# Grammar Scoring Engine for Spoken Data

## Introduction

This notebook develops a solution for scoring the grammatical quality of spoken audio samples on a scale from 1 to 5. The objective is to build a model that takes audio files as input and outputs a continuous score based on the grammar quality of the speech.

### Task Description
- Audio files are 45-60 seconds long WAV files
- Labels are MOS Likert Grammar Scores (1-5 scale)
- Training dataset: 444 samples
- Testing dataset: 195 samples
- Evaluation metric: Pearson Correlation

### Grammar Score Rubric
- **1**: Struggles with proper sentence structure and syntax
- **2**: Limited understanding of sentence structure with basic mistakes
- **3**: Decent grasp of structure but errors in grammar or syntax
- **4**: Strong understanding with occasional minor errors
- **5**: High grammatical accuracy with complex structures

## Approach Overview

Our approach will consist of the following steps:

1. **Data Exploration**: Understand the distribution of audio files and labels
2. **Feature Extraction**: Extract relevant features from audio files
   - Audio features (MFCC, spectrograms, etc.)
   - Speech transcription and text features
3. **Model Development**: Build and train models to predict grammar scores
4. **Evaluation**: Evaluate models using cross-validation and appropriate metrics
5. **Testing**: Generate predictions for the test set

Let's begin by setting up our environment and exploring the data.

In [None]:
# Import necessary libraries
import os
import numpy as np
import pandas as pd
import matplotlib.pyplot as plt
import seaborn as sns
from tqdm.notebook import tqdm
import librosa
import librosa.display
import scipy
from sklearn.model_selection import train_test_split, KFold, cross_val_score
from sklearn.preprocessing import StandardScaler
from sklearn.linear_model import Ridge, Lasso
from sklearn.ensemble import RandomForestRegressor, GradientBoostingRegressor
from sklearn.metrics import mean_squared_error, mean_absolute_error, r2_score
from scipy.stats import pearsonr
import warnings
warnings.filterwarnings('ignore')

# Set random seed for reproducibility
np.random.seed(42)

# Set paths
DATA_PATH = 'dataset/'
TRAIN_AUDIO_PATH = os.path.join(DATA_PATH, 'audios_train')
TEST_AUDIO_PATH = os.path.join(DATA_PATH, 'audios_test')

## 1. Data Exploration

Let's start by loading the training and testing data and exploring their distributions.

In [None]:
# Load training and testing data
train_df = pd.read_csv(os.path.join(DATA_PATH, 'train.csv'))
test_df = pd.read_csv(os.path.join(DATA_PATH, 'test.csv'))
sample_submission = pd.read_csv(os.path.join(DATA_PATH, 'sample_submission.csv'))
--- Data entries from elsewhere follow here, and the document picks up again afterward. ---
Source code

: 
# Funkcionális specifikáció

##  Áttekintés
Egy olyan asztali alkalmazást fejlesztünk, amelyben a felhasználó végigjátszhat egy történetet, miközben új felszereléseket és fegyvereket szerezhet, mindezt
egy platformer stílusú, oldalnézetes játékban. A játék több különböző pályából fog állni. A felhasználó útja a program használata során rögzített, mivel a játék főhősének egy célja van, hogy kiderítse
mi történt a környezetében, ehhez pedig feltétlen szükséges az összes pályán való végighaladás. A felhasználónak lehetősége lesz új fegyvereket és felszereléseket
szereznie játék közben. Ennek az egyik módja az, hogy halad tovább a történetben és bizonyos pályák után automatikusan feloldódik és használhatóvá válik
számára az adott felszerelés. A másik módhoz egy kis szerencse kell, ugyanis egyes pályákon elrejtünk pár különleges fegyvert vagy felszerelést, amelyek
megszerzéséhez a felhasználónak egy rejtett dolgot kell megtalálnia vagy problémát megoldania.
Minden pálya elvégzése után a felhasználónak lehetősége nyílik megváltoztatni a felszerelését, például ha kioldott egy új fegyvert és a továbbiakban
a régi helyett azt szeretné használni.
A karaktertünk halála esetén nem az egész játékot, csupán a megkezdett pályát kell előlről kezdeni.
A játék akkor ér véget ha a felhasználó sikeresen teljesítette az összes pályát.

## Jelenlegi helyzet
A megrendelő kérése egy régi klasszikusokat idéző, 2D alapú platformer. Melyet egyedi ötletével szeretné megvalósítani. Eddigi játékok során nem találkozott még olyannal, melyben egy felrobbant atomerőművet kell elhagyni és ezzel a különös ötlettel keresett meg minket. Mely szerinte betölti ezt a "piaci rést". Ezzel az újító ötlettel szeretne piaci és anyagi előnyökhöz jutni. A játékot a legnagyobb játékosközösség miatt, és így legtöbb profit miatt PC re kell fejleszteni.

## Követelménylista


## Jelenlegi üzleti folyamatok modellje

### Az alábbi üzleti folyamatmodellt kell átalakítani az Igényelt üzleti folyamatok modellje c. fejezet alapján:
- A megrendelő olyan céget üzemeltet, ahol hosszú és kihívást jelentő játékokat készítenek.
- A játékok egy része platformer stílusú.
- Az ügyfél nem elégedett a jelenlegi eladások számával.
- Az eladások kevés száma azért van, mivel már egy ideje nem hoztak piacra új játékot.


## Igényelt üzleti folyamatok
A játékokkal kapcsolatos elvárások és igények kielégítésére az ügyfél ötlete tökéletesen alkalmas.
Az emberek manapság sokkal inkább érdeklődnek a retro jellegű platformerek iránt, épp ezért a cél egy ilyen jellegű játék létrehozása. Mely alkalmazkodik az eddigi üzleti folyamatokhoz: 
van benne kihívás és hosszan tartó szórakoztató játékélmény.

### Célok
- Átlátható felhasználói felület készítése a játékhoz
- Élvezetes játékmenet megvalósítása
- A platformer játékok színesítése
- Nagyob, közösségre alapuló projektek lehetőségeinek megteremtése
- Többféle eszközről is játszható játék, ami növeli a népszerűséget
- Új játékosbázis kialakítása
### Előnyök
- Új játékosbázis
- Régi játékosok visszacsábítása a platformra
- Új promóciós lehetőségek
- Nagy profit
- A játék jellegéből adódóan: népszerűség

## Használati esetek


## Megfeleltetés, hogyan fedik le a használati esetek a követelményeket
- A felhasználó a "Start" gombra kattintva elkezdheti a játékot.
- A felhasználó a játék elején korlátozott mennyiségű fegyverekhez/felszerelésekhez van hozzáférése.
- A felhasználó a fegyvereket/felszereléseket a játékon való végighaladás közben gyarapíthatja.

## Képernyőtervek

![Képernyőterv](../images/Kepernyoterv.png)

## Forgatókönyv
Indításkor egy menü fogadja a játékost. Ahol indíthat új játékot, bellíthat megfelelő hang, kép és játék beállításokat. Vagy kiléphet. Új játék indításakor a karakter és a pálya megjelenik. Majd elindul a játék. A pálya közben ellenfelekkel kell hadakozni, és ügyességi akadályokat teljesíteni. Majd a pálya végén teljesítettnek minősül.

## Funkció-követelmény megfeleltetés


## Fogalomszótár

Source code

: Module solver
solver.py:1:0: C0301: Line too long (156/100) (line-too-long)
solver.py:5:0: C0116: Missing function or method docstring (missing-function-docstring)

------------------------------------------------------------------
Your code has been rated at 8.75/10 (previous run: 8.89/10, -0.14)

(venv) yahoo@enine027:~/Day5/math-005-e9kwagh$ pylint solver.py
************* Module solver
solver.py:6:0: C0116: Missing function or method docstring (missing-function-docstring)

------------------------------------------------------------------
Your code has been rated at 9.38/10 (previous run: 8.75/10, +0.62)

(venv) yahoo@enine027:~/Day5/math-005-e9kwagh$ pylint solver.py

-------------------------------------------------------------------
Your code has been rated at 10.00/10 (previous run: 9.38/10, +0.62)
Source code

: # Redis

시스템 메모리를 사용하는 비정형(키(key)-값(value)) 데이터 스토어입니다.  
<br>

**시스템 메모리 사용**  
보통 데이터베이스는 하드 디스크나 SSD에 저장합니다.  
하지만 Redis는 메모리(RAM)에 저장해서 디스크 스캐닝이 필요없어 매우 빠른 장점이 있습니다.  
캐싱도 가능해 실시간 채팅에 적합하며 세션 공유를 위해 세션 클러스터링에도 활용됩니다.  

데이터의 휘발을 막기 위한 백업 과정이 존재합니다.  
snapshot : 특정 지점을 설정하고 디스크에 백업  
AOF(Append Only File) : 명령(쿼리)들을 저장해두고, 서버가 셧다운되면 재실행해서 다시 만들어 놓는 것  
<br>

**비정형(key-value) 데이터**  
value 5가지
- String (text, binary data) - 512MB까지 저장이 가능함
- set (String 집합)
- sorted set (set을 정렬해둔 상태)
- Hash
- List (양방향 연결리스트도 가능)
print(f"Training data shape: {train_df.shape}")
print(f"Testing data shape: {test_df.shape}")
print(f"Sample submission shape: {sample_submission.shape}")

# Display sample of training data
train_df.head()

In [None]:
# Explore the distribution of labels in the training set
plt.figure(figsize=(10, 6))
sns.histplot(train_df['label'], bins=9, kde=True)
plt.title('Distribution of Grammar Scores in Training Data')
plt.xlabel('Grammar Score')
plt.ylabel('Count')
plt.grid(True, alpha=0.3)
plt.show()

# Summary statistics
print("Summary statistics of grammar scores:")
print(train_df['label'].describe())

In [None]:
# Function to load and display a sample audio file
def load_and_display_audio(file_path):
    y, sr = librosa.load(file_path, sr=None)
    duration = librosa.get_duration(y=y, sr=sr)
    
    plt.figure(figsize=(14, 5))
    
    # Plot waveform
    plt.subplot(1, 2, 1)
    librosa.display.waveshow(y, sr=sr)
    plt.title(f'Waveform (Duration: {duration:.2f}s)')
    
    # Plot spectrogram
    plt.subplot(1, 2, 2)
    D = librosa.amplitude_to_db(np.abs(librosa.stft(y)), ref=np.max)
    librosa.display.specshow(D, sr=sr, x_axis='time', y_axis='log')
    plt.colorbar(format='%+2.0f dB')
    plt.title('Spectrogram')
    
    plt.tight_layout()
    plt.show()
    
    return y, sr, duration

# Let's look at some examples from different score categories
# First, sort the dataframe by label
sorted_df = train_df.sort_values('label')

# Sample from low, medium, and high scores
low_score = sorted_df.iloc[0]['filename']
medium_score = sorted_df.iloc[len(sorted_df)//2]['filename']
high_score = sorted_df.iloc[-1]['filename']

print(f"Low score example: {low_score}, Score: {sorted_df.iloc[0]['label']}")
y_low, sr_low, dur_low = load_and_display_audio(os.path.join(TRAIN_AUDIO_PATH, low_score))

print(f"Medium score example: {medium_score}, Score: {sorted_df.iloc[len(sorted_df)//2]['label']}")
y_med, sr_med, dur_med = load_and_display_audio(os.path.join(TRAIN_AUDIO_PATH, medium_score))

print(f"High score example: {high_score}, Score: {sorted_df.iloc[-1]['label']}")
y_high, sr_high, dur_high = load_and_display_audio(os.path.join(TRAIN_AUDIO_PATH, high_score))